Before Shane could address this shade, a young woman raised her hand. She was wearing a snapback that said MAKE AMERICA NEW YORK. Her face was beet red.

“Mr. H-Hall,” she stammered. “Not to be rude, but I love you.”

He smiled. “Rude would be ‘I hate you.’”

She laughed way too hard. “I can’t believe you’re here. Just had to tell you, Eight is the reason I write. Eight, the character, is me. You never see angsty, depressed Black girls in pop culture. There’s no Black Prozac Nation or Girl, Interrupted. I love that she narrates every book.”

“Thank you.” He shifted a little in his seat. “I like her, too.”

“Is Eight based on a real person? You describe her so intimately. It’s like I’m peeking in on something I shouldn’t see.”

“Do you think Eight’s real?”

“Definitely,” she said, nodding.

“Then she is.”

“That’s not an answer.”

“I know.” He grinned.

And then Eva had to do it. Finally, she had the nerve to look over at him—and regretted it instantly.

Age had made the skin around his eyes crinklier. Eva had forgotten about the scar snaking across his nose. He had scars everywhere. Once, while he was sleeping, she’d counted them all. Traced them with her mouth. And then named them, like constellations.

Perfect jeans; rugged boots; expensive watch; sinewy, lanky build; two-day stubble; simple white tee. Could’ve been Hanes or Helmut Lang. Fuck him—it was exactly what she wished she were wearing.

How am I gonna survive this?

A blond journalist Eva recognized from Publishers Weekly raised her hand. Cece nodded in her direction.

“Speaking of Eight,” started the blonde, “you’ve gotten some flak for writing exclusively from a female point of view. Is that fair? As a man, do you feel qualified to speak from a feminine place?”

At this point, Eva, Belinda, and Khalil were effectively back-burnered.

Shane chewed his bottom lip and stared into his mic, like it held the answers to every mystery. “I guess…I don’t think a lot about whether or not I’m qualified to do things. I just do them.”
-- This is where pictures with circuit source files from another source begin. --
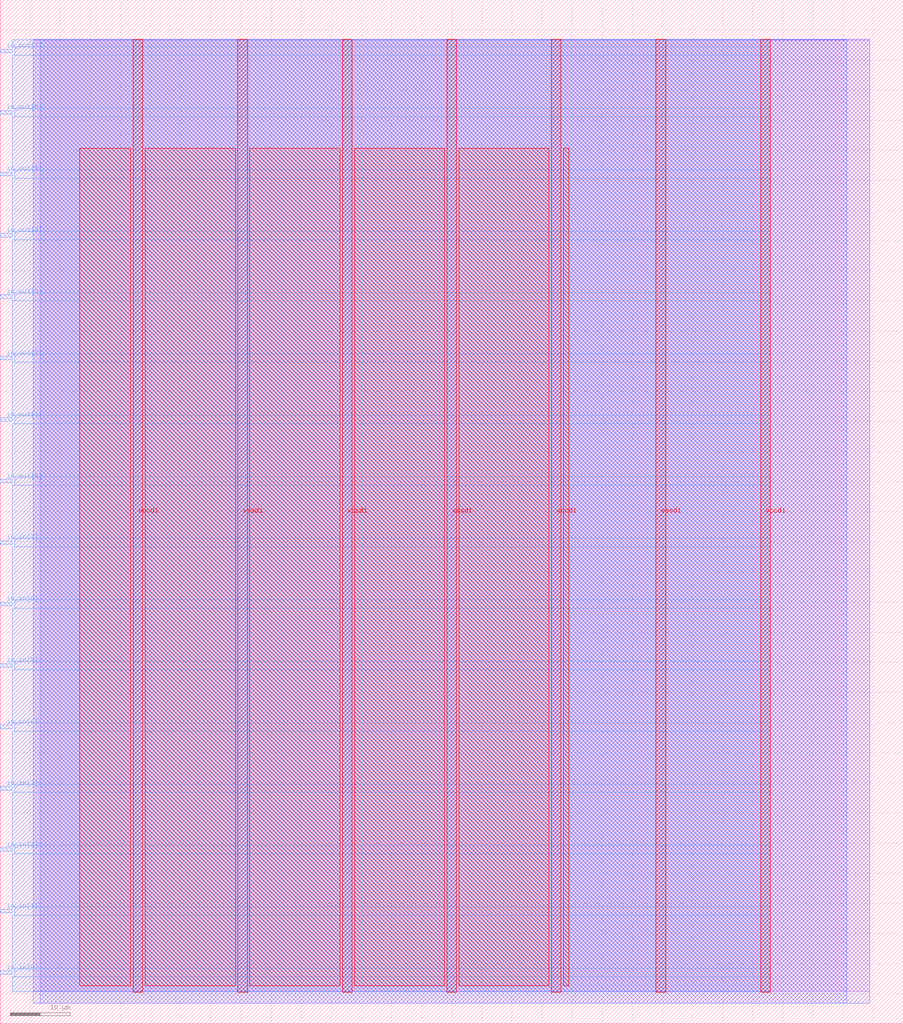
<source format=lef>
VERSION 5.7 ;
  NOWIREEXTENSIONATPIN ON ;
  DIVIDERCHAR "/" ;
  BUSBITCHARS "[]" ;
MACRO tomkeddie_top_tto
  CLASS BLOCK ;
  FOREIGN tomkeddie_top_tto ;
  ORIGIN 0.000 0.000 ;
  SIZE 150.000 BY 170.000 ;
  PIN io_in[0]
    DIRECTION INPUT ;
    USE SIGNAL ;
    PORT
      LAYER met3 ;
        RECT 0.000 8.200 2.000 8.800 ;
    END
  END io_in[0]
  PIN io_in[1]
    DIRECTION INPUT ;
    USE SIGNAL ;
    PORT
      LAYER met3 ;
        RECT 0.000 18.400 2.000 19.000 ;
    END
  END io_in[1]
  PIN io_in[2]
    DIRECTION INPUT ;
    USE SIGNAL ;
    PORT
      LAYER met3 ;
        RECT 0.000 28.600 2.000 29.200 ;
    END
  END io_in[2]
  PIN io_in[3]
    DIRECTION INPUT ;
    USE SIGNAL ;
    PORT
      LAYER met3 ;
        RECT 0.000 38.800 2.000 39.400 ;
    END
  END io_in[3]
  PIN io_in[4]
    DIRECTION INPUT ;
    USE SIGNAL ;
    PORT
      LAYER met3 ;
        RECT 0.000 49.000 2.000 49.600 ;
    END
  END io_in[4]
  PIN io_in[5]
    DIRECTION INPUT ;
    USE SIGNAL ;
    PORT
      LAYER met3 ;
        RECT 0.000 59.200 2.000 59.800 ;
    END
  END io_in[5]
  PIN io_in[6]
    DIRECTION INPUT ;
    USE SIGNAL ;
    PORT
      LAYER met3 ;
        RECT 0.000 69.400 2.000 70.000 ;
    END
  END io_in[6]
  PIN io_in[7]
    DIRECTION INPUT ;
    USE SIGNAL ;
    PORT
      LAYER met3 ;
        RECT 0.000 79.600 2.000 80.200 ;
    END
  END io_in[7]
  PIN io_out[0]
    DIRECTION OUTPUT TRISTATE ;
    USE SIGNAL ;
    PORT
      LAYER met3 ;
        RECT 0.000 89.800 2.000 90.400 ;
    END
  END io_out[0]
  PIN io_out[1]
    DIRECTION OUTPUT TRISTATE ;
    USE SIGNAL ;
    PORT
      LAYER met3 ;
        RECT 0.000 100.000 2.000 100.600 ;
    END
  END io_out[1]
  PIN io_out[2]
    DIRECTION OUTPUT TRISTATE ;
    USE SIGNAL ;
    PORT
      LAYER met3 ;
        RECT 0.000 110.200 2.000 110.800 ;
    END
  END io_out[2]
  PIN io_out[3]
    DIRECTION OUTPUT TRISTATE ;
    USE SIGNAL ;
    PORT
      LAYER met3 ;
        RECT 0.000 120.400 2.000 121.000 ;
    END
  END io_out[3]
  PIN io_out[4]
    DIRECTION OUTPUT TRISTATE ;
    USE SIGNAL ;
    PORT
      LAYER met3 ;
        RECT 0.000 130.600 2.000 131.200 ;
    END
  END io_out[4]
  PIN io_out[5]
    DIRECTION OUTPUT TRISTATE ;
    USE SIGNAL ;
    PORT
      LAYER met3 ;
        RECT 0.000 140.800 2.000 141.400 ;
    END
  END io_out[5]
  PIN io_out[6]
    DIRECTION OUTPUT TRISTATE ;
    USE SIGNAL ;
    PORT
      LAYER met3 ;
        RECT 0.000 151.000 2.000 151.600 ;
    END
  END io_out[6]
  PIN io_out[7]
    DIRECTION OUTPUT TRISTATE ;
    USE SIGNAL ;
    PORT
      LAYER met3 ;
        RECT 0.000 161.200 2.000 161.800 ;
    END
  END io_out[7]
  PIN vccd1
    DIRECTION INOUT ;
    USE POWER ;
    PORT
      LAYER met4 ;
        RECT 22.090 5.200 23.690 163.440 ;
    END
    PORT
      LAYER met4 ;
        RECT 56.830 5.200 58.430 163.440 ;
    END
    PORT
      LAYER met4 ;
        RECT 91.570 5.200 93.170 163.440 ;
    END
    PORT
      LAYER met4 ;
        RECT 126.310 5.200 127.910 163.440 ;
    END
  END vccd1
  PIN vssd1
    DIRECTION INOUT ;
    USE GROUND ;
    PORT
      LAYER met4 ;
        RECT 39.460 5.200 41.060 163.440 ;
    END
    PORT
      LAYER met4 ;
        RECT 74.200 5.200 75.800 163.440 ;
    END
    PORT
      LAYER met4 ;
        RECT 108.940 5.200 110.540 163.440 ;
    END
  END vssd1
  OBS
      LAYER li1 ;
        RECT 5.520 5.355 144.440 163.285 ;
      LAYER met1 ;
        RECT 5.520 3.440 144.440 163.440 ;
      LAYER met2 ;
        RECT 6.600 3.410 140.660 163.385 ;
      LAYER met3 ;
        RECT 2.000 162.200 127.900 163.365 ;
        RECT 2.400 160.800 127.900 162.200 ;
        RECT 2.000 152.000 127.900 160.800 ;
        RECT 2.400 150.600 127.900 152.000 ;
        RECT 2.000 141.800 127.900 150.600 ;
        RECT 2.400 140.400 127.900 141.800 ;
        RECT 2.000 131.600 127.900 140.400 ;
        RECT 2.400 130.200 127.900 131.600 ;
        RECT 2.000 121.400 127.900 130.200 ;
        RECT 2.400 120.000 127.900 121.400 ;
        RECT 2.000 111.200 127.900 120.000 ;
        RECT 2.400 109.800 127.900 111.200 ;
        RECT 2.000 101.000 127.900 109.800 ;
        RECT 2.400 99.600 127.900 101.000 ;
        RECT 2.000 90.800 127.900 99.600 ;
        RECT 2.400 89.400 127.900 90.800 ;
        RECT 2.000 80.600 127.900 89.400 ;
        RECT 2.400 79.200 127.900 80.600 ;
        RECT 2.000 70.400 127.900 79.200 ;
        RECT 2.400 69.000 127.900 70.400 ;
        RECT 2.000 60.200 127.900 69.000 ;
        RECT 2.400 58.800 127.900 60.200 ;
        RECT 2.000 50.000 127.900 58.800 ;
        RECT 2.400 48.600 127.900 50.000 ;
        RECT 2.000 39.800 127.900 48.600 ;
        RECT 2.400 38.400 127.900 39.800 ;
        RECT 2.000 29.600 127.900 38.400 ;
        RECT 2.400 28.200 127.900 29.600 ;
        RECT 2.000 19.400 127.900 28.200 ;
        RECT 2.400 18.000 127.900 19.400 ;
        RECT 2.000 9.200 127.900 18.000 ;
        RECT 2.400 7.800 127.900 9.200 ;
        RECT 2.000 5.275 127.900 7.800 ;
      LAYER met4 ;
        RECT 13.175 6.295 21.690 145.345 ;
        RECT 24.090 6.295 39.060 145.345 ;
        RECT 41.460 6.295 56.430 145.345 ;
        RECT 58.830 6.295 73.800 145.345 ;
        RECT 76.200 6.295 91.170 145.345 ;
        RECT 93.570 6.295 94.465 145.345 ;
  END
END tomkeddie_top_tto
END LIBRARY


</source>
“But it’s a ballsy move, as a man, to explore young female angst in such an intimate way.”

“I don’t think I’m exploring female angst. I’m just…writing a character? Who has angst.” He rubbed his hands on his jeans, looking deeply uncomfortable. “Novelists should stretch beyond their experience, right? If I can’t adequately manage a female voice, then I’m probably in the wrong profession and should revise my LinkedIn.”

“Oh! Do you have LinkedIn?”

“No,” he said, his eyes playful. To Cece, he whispered, “Told you I was bad at this.”
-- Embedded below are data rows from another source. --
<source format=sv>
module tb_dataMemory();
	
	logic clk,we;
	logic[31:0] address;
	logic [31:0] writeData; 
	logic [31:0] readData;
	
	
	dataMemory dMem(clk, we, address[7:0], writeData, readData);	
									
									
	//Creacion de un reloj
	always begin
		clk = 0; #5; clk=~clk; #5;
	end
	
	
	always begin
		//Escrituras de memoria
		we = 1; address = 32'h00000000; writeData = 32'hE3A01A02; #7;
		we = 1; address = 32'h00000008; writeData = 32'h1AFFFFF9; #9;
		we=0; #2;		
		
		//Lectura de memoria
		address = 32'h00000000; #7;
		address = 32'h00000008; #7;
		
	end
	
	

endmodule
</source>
And in that moment, whatever was holding Eva together snapped. Suddenly she was volcanically offended by his existence. She’d worked herself into a frenzy prepping for this event, running lines with Audre, and squeezing into this dress, but Shane was allowed to be exactly himself. His whole career, he’d done whatever the hell he’d wanted—evading interviewers, dropping off the face of the planet, sleepwalking through events Eva would kill to be invited to—and generally been awarded for bad behavior in a way that, in the history of creative pursuits, no female artist had ever been indulged. Women didn’t get to be bad boys.

“I don’t think; I just do.”

Shane made it all look so easy. Everything Eva did was so effortful. And the worst part? This was supposed to be her moment to prove that she was a legitimate author, a force to be reckoned with. And it was shot to hell the second the One Who Mattered showed up. Was this even her real life, or a Mona Scott-Young production?

For all these reasons—as well as the older, darker ones—she had to say something.

“I hear what the reporter’s saying,” started Eva, slowly, to quell the tremble in her voice. “You’re co-opting an experience you know nothing about. Eight’s troubled. She self-harms. She’s suicidal. And you idealize it, making her this adorable, sad chick. Depression isn’t a ‘catastrophe of a girl’ weeping a single, pretty tear while gazing out of rain-streaked windows and dropping one-liners. Depression is tragic. Eight is tragic. And a male writer romanticizing female mental illness is inappropriate.”

“You’re right,” Shane said. He scratched his jaw slowly, thinking, and then dragged his eyes over to Eva. For the first time, she met his gaze. Which was a mistake.